#### Exercise instructions
Work through the data below line by line and say how many lines hold "circle"; give only the number.

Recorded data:
····················
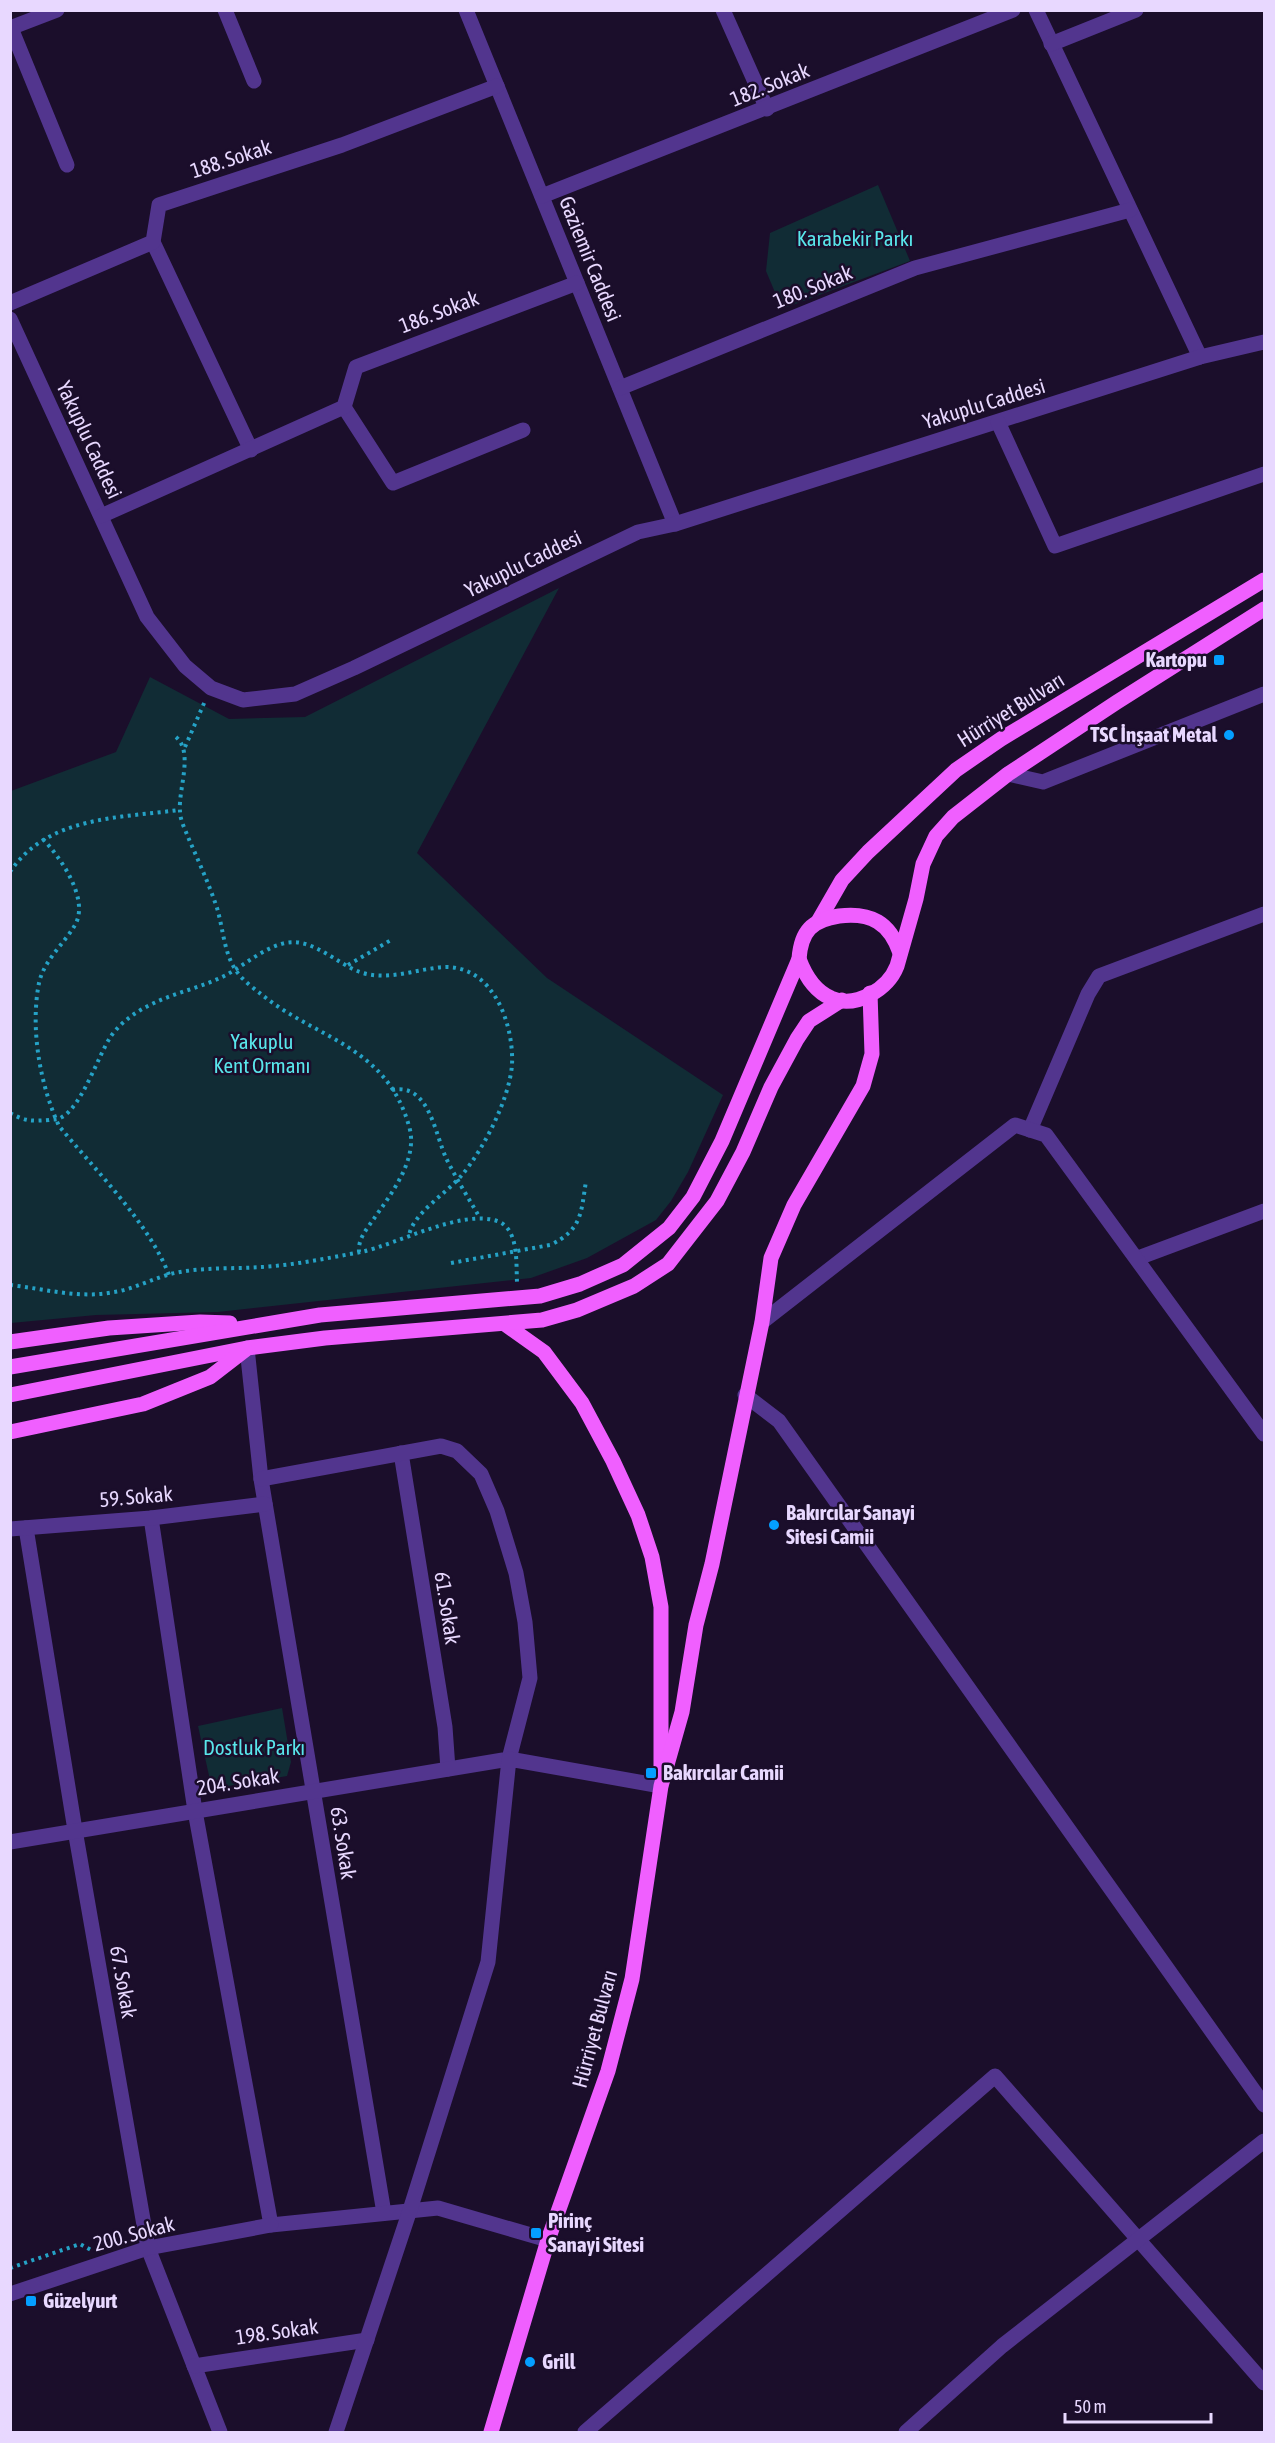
<svg xmlns="http://www.w3.org/2000/svg" width="1275" height="2443" viewBox="0 0 1275 2443" font-family="'Asap Condensed',sans-serif">
	<style>
		.green { fill: #112c35 }
		.lines { fill: none; stroke-linecap: round; stroke-linejoin: round }
		.path { stroke: #25a2c6; stroke-width: 4; stroke-dasharray: 3 4.5; stroke-linecap: butt }
		.minor { stroke: #52358e; stroke-width: 15 }
		.major { stroke: #f05fff; stroke-width: 15 }
		.poi-dot { fill: #049fff; stroke: #1b0e2b; stroke-width: 2 }
		.labels { text-anchor: middle; stroke-width: 5; stroke-linejoin: round; paint-order: stroke }
		.street-label { font-size: 21px; fill: #e8d8ff; stroke: #1b0e2b }
		.park-label { font-size: 21px; fill: #59e6eb; stroke: #1b0e2b }
		.poi-label { font-size: 21px; font-weight: bold; fill: #e8d8ff; stroke: #1b0e2b; text-anchor: start }
	</style>
	<rect width="100%" height="100%" fill="#1b0e2b"/>
	<!-- green -->
	<g class="green">
		<path d="M878,185L910,261L782,309L766,271L770,233Z"/>
		<path d="M559,588L417,853L547,978L723,1095L688,1172L671,1201L656,1220L587,1258L531,1278L218,1312L96,1315L11,1323V791L116,752L150,677L229,719L305,717Z"/>
		<path d="M282,1708L291,1762L287,1776L212,1789L198,1726Z"/>
	</g>
	<g class="lines">
		<!-- path -->
		<g class="path">
			<path d="M176,737C194,752 178,790 180,811C180,820 185,829 188,837C198,860 209,884 217,908C223,928 224,952 235,969C241,979 252,987 261,994C316,1039 386,1045 409,1126C419,1159 391,1194 373,1220C366,1230 358,1239 359,1252"/>
			<path d="M185,747L205,701"/>
			<path d="M43,839C60,857 90,899 75,925C64,944 44,960 39,983C30,1028 40,1085 59,1126C95,1170 149,1223 169,1275"/>
			<path d="M10,872C47,816 120,818 179,810"/>
			<path d="M348,965L391,940"/>
			<path d="M392,1090C430,1082 435,1136 447,1160C457,1180 469,1199 480,1218"/>
			<path d="M10,1113C27,1122 32,1121 49,1120C54,1119 58,1120 62,1117C82,1106 98,1056 111,1036C122,1021 137,1011 154,1003C177,992 203,987 226,975C245,965 263,948 285,943C312,937 337,964 360,972C388,982 418,968 446,967C494,967 514,1025 512,1065C509,1100 484,1148 462,1175C447,1193 412,1214 409,1236"/>
			<path d="M451,1263L550,1245C582,1230 581,1213 586,1181"/>
			<path d="M10,1285C46,1289 79,1299 114,1292C135,1289 155,1277 175,1273C203,1267 234,1269 262,1267C295,1265 328,1258 361,1252C398,1244 461,1209 497,1221C519,1228 516,1263 517,1282"/>
			<path d="M10,2268L80,2244L91,2250"/>
		</g>
		<!-- minor -->
		<g class="minor">
			<path d="M225,10L254,81"/>
			<path d="M466,10L675,524"/>
			<path d="M723,10L767,109"/>
			<path d="M1036,10L1200,357"/>
			<path d="M10,28L57,10"/>
			<path d="M11,28L67,165"/>
			<path d="M1051,44L1136,10"/>
			<path d="M542,196L1013,10"/>
			<path d="M153,242L251,450"/>
			<path d="M10,303L153,242L159,205L342,145L497,86"/>
			<path d="M10,319L147,617L185,666L211,688L243,700L295,694L354,668L638,532L675,524L1200,357L1264,342"/>
			<path d="M620,388L915,268L1130,210"/>
			<path d="M344,407L393,483L523,430"/>
			<path d="M998,422L1055,546L1264,474"/>
			<path d="M101,516L344,407L356,367L577,283"/>
			<path d="M1008,774L1043,782L1264,694"/>
			<path d="M1030,1130L1088,994L1099,976L1264,914"/>
			<path d="M1138,1258L1264,1211"/>
			<path d="M762,1322L1015,1125L1046,1135L1264,1434"/>
			<path d="M247,1348L261,1479L384,2213"/>
			<path d="M745,1395L779,1421L1264,2105"/>
			<path d="M401,1453L445,1727L448,1769"/>
			<path d="M151,1518L195,1811L271,2225L438,2208L548,2240"/>
			<path d="M26,1528L75,1830L148,2248L220,2432"/>
			<path d="M10,1529L151,1518L265,1504"/>
			<path d="M10,1842L509,1759L530,1678L525,1622L516,1573L497,1511L481,1474L457,1451L441,1446L261,1479"/>
			<path d="M10,2294L148,2248L271,2225"/>
			<path d="M194,2366L367,2340"/>
			<path d="M336,2432L410,2210L488,1962L509,1759L661,1786"/>
			<path d="M585,2432L995,2076L1264,2383"/>
			<path d="M906,2432L1002,2346L1264,2141"/>
		</g>
		<!-- major -->
		<g class="major">
			<path d="M819,920L842,880L868,852L956,770L1001,739L1264,580"/>
			<path d="M799,959C805,975 814,991 831,998C856,1009 888,989 897,966L916,899L923,864L936,836L953,817L1008,774L1117,702L1264,609"/>
			<path d="M506,1325L544,1352L582,1403L613,1461L638,1515L652,1557L661,1607V1768"/>
			<path d="M10,1342L109,1328L200,1322L230,1323"/>
			<path d="M10,1367L320,1315L540,1296L580,1284L623,1265L669,1228L693,1197L722,1141L799,959C801,931 812,920 839,916C871,912 890,923 900,953"/>
			<path d="M10,1395L247,1348L325,1338L542,1320L577,1310L634,1286L668,1264L717,1201L743,1152L771,1087L797,1039L809,1021L842,1000"/>
			<path d="M10,1432L143,1404L210,1377L245,1350"/>
			<path d="M491,2432L548,2240L608,2071L632,1979L661,1786L682,1712L696,1625L712,1564L762,1322L771,1258L794,1205L863,1086L872,1054L870,993"/>
		</g>
	</g>
	<!-- markers -->
	<g class="poi-dot">
		<rect x="1213" y="654" width="12" height="12" rx="3"/>
		<circle cx="1229" cy="735" r="6"/>
		<circle cx="774" cy="1525" r="6"/>
		<rect x="645" y="1767" width="12" height="12" rx="3"/>
		<rect x="530" y="2227" width="12" height="12" rx="3"/>
		<rect x="25" y="2295" width="12" height="12" rx="3"/>
		<circle cx="530" cy="2362" r="6"/>
	</g>
	<g class="labels">
		<!-- street labels -->
		<g class="street-label">
			<text transform="translate(770 85) rotate(-22)" y="7">182. Sokak</text>
			<text transform="translate(231 159) rotate(-18)" y="7">188. Sokak</text>
			<text transform="translate(590 259) rotate(68)" y="7">Gaziemir Caddesi</text>
			<text transform="translate(813 287) rotate(-22)" y="7">180. Sokak</text>
			<text transform="translate(439 312) rotate(-21)" y="7">186. Sokak</text>
			<text transform="translate(984 404) rotate(-17)" y="7">Yakuplu Caddesi</text>
			<text transform="translate(89 440) rotate(65)" y="7">Yakuplu Caddesi</text>
			<text transform="translate(523 564) rotate(-26)" y="7">Yakuplu Caddesi</text>
			<text transform="translate(1011 710) rotate(-32)" y="7">Hürriyet Bulvarı</text>
			<text transform="translate(136 1497) rotate(-5)" y="7">59. Sokak</text>
			<text transform="translate(447 1608) rotate(81)" y="7">61. Sokak</text>
			<text transform="translate(238 1782) rotate(-9)" y="7">204. Sokak</text>
			<text transform="translate(343 1843) rotate(81)" y="7">63. Sokak</text>
			<text transform="translate(123 1982) rotate(80)" y="7">67. Sokak</text>
			<text transform="translate(595 2029) rotate(-75)" y="7">Hürriyet Bulvarı</text>
			<text transform="translate(134 2234) rotate(-15)" y="7">200. Sokak</text>
			<text transform="translate(277 2332) rotate(-8)" y="7">198. Sokak</text>
		</g>
		<!-- park labels -->
		<g class="park-label">
			<text x="855" y="246">Karabekir Parkı</text>
			<text x="262" y="1049">Yakuplu<tspan x="262" dy="24">Kent Ormanı</tspan></text>
			<text x="254" y="1755">Dostluk Parkı</text>
		</g>
		<!-- poi labels -->
		<g class="poi-label">
			<text x="1207" y="667" text-anchor="end">Kartopu</text>
			<text x="1217" y="742" text-anchor="end">TSC İnşaat Metal</text>
			<text x="786" y="1520">Bakırcılar Sanayi<tspan x="786" dy="24">Sitesi Camii</tspan></text>
			<text x="663" y="1780">Bakırcılar Camii</text>
			<text x="548" y="2228">Pirinç<tspan x="548" dy="24">Sanayi Sitesi</tspan></text>
			<text x="43" y="2308">Güzelyurt</text>
			<text x="542" y="2369">Grill</text>
		</g>
	</g>
	<!-- border -->
	<rect width="1275" height="2443" fill="none" stroke="#e8d8ff" stroke-width="24"/>
	<!-- scale -->
	<path d="M1065 2413v9h146v-9" fill="none" stroke="#e8d8ff" stroke-width="3"/>
	<text x="1074" y="2413" font-size="18" fill="#e8d8ff" stroke="#1b0e2b" stroke-width="4.5" paint-order="stroke">50 m</text>
</svg>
····················
#### Exercise answer
3